From the Golden Gate to the Golden Horn. By Henry Frederick Reddall. New York: Phillips & Hunt. Cincinnati: Cranston & Stowe. 1885. Price, $1.25.
CHAUTAUQUA IN JAPAN.
BY WM. D. BRIDGE.
Japan moves to the front, for Chautauqua has taken firm root in Japan. The Chautauqua Idea is an ecumenical idea, and it is the province of this article to show the workings of this idea in Japan during the past six months.
Late in the summer of 1884 Mrs. A. M. Drennan (C. L. S. C. class of ’82), a resident missionary in Japan, at Osaka, entered into correspondence with Chancellor Vincent as to the possibility of translating valuable English materials in the line of the “C. L. S. C.” into the Japanese vernacular. Among the material tracts, papers, etc., sent, was one which she put into the hands of an educated native, well versed also in English, who said on reading it: “If that book can be put into the hands of the young men, Tom Paine and other infidels must leave Japan.”

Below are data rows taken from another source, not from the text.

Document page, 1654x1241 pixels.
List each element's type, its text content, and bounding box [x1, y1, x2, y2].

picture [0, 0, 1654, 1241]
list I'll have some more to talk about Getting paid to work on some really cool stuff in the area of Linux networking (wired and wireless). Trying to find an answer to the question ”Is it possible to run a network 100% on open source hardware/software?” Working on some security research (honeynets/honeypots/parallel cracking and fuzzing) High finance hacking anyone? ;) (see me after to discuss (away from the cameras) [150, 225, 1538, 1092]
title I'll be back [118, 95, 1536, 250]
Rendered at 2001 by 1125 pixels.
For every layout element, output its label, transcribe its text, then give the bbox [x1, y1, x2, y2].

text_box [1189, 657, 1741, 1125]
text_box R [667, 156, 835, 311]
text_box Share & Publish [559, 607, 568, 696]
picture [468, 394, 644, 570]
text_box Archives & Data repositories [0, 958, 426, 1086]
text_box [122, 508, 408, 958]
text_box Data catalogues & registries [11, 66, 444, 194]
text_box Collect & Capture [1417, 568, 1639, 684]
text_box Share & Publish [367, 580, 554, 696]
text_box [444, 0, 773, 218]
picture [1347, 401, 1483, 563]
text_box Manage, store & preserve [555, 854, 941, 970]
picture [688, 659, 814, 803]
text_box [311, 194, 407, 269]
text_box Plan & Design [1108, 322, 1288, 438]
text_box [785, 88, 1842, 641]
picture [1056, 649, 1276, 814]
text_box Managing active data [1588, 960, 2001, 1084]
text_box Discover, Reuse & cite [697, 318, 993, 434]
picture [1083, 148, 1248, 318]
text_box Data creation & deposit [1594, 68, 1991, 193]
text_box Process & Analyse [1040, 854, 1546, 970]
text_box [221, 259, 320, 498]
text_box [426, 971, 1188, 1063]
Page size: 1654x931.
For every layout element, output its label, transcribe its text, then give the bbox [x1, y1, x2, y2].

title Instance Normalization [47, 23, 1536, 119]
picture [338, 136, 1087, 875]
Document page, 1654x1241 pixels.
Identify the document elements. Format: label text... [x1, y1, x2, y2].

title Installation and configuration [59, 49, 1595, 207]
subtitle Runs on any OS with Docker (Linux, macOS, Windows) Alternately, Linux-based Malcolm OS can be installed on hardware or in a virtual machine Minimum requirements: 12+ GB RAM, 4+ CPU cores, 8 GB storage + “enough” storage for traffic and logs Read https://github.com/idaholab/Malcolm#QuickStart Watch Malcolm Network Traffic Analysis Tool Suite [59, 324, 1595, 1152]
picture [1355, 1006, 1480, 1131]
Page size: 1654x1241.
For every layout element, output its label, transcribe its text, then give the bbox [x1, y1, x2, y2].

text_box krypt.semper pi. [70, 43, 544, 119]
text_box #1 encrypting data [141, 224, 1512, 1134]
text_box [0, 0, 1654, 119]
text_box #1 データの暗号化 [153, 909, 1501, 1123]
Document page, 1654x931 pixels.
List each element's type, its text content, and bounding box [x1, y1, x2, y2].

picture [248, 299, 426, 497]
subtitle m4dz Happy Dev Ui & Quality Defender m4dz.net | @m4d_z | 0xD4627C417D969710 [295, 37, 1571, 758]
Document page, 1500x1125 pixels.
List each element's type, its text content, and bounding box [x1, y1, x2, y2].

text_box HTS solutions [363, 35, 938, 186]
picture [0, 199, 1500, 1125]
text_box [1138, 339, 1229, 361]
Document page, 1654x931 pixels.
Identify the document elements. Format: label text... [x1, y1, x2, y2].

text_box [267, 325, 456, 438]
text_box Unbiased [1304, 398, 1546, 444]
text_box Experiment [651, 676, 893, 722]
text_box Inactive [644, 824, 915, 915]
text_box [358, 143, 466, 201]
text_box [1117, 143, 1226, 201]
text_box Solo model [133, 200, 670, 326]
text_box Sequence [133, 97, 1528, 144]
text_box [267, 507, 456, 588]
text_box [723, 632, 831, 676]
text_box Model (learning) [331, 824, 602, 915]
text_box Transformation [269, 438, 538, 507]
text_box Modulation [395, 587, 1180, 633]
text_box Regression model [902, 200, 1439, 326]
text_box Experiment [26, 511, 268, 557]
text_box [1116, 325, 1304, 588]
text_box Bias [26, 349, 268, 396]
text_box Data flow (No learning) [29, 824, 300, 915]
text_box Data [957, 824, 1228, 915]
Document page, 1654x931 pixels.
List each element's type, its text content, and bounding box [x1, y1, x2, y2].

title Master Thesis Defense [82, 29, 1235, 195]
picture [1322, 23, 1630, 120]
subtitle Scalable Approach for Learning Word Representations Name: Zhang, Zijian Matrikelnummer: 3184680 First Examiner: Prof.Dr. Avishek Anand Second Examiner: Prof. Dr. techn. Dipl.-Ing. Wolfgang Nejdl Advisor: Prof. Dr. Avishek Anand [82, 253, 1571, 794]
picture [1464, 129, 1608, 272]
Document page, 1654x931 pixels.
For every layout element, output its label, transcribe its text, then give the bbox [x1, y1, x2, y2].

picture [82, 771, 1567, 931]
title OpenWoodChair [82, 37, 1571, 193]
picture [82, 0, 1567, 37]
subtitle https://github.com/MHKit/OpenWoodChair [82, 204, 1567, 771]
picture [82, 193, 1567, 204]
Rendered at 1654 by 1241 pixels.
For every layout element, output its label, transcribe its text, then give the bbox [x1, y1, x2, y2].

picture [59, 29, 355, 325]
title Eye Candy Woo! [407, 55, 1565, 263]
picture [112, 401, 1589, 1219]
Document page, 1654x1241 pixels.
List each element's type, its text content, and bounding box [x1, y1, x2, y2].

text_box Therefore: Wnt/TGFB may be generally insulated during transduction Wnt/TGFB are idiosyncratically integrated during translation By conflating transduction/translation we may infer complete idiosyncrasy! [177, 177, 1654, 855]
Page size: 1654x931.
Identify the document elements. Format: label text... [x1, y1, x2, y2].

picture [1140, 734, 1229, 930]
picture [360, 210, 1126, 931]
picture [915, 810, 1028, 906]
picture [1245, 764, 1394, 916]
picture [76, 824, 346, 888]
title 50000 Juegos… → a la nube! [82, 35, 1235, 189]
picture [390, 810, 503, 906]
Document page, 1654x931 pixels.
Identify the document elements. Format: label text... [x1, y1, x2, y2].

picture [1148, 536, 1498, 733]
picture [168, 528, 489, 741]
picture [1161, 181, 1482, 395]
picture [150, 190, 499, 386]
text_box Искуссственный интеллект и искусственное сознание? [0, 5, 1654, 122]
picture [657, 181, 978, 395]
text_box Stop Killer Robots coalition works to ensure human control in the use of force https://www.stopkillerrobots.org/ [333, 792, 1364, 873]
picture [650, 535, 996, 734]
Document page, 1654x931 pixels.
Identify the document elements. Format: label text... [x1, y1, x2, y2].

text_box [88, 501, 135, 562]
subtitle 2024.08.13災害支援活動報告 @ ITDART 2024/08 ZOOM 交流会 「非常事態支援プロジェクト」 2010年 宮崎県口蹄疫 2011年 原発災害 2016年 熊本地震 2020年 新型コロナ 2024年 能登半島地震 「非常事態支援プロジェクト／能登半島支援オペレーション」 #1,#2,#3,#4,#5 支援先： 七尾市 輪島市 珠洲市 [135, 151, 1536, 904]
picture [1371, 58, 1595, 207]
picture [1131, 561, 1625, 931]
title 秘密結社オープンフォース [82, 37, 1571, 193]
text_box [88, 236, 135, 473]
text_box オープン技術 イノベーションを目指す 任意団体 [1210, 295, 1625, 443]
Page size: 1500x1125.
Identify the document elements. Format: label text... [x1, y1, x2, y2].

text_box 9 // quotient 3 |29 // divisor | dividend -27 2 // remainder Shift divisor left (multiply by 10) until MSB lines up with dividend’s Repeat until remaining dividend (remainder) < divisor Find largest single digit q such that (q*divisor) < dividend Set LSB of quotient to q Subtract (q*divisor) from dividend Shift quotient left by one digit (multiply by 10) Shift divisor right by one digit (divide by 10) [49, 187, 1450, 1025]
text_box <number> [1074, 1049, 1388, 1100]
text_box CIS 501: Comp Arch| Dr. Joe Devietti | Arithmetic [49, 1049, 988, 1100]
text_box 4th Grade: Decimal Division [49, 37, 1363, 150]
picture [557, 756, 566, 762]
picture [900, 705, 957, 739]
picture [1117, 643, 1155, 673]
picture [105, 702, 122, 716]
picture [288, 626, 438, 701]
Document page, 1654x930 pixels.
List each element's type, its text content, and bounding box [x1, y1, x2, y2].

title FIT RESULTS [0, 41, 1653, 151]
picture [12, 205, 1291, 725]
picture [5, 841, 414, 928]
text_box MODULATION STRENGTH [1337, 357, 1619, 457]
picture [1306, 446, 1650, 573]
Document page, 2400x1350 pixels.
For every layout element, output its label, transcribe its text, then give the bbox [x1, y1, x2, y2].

Chancellor Vincent, on reviewing the necessities of the field, and marking the wondrous developments of that newborn nation, arranged with Mrs. Drennan for the translation of the “Required Reading” in The Chautauquan into Japanese, guaranteeing a prescribed sum per month for expenses of translating for one year.
March 30, 1885, Mrs. Drennan writes: “I wish I could convey to you something of an idea of the enthusiasm in reference to our Chautauqua Society here. In much less than a week after the first advertisement in the papers, our secretary had received nearly three hundred letters of inquiry, and, on application, had given out every one of the first five hundred copies of the ‘Hand-Book.’ A second edition of five hundred was made, and now, in less than a week, only two hundred copies remain.”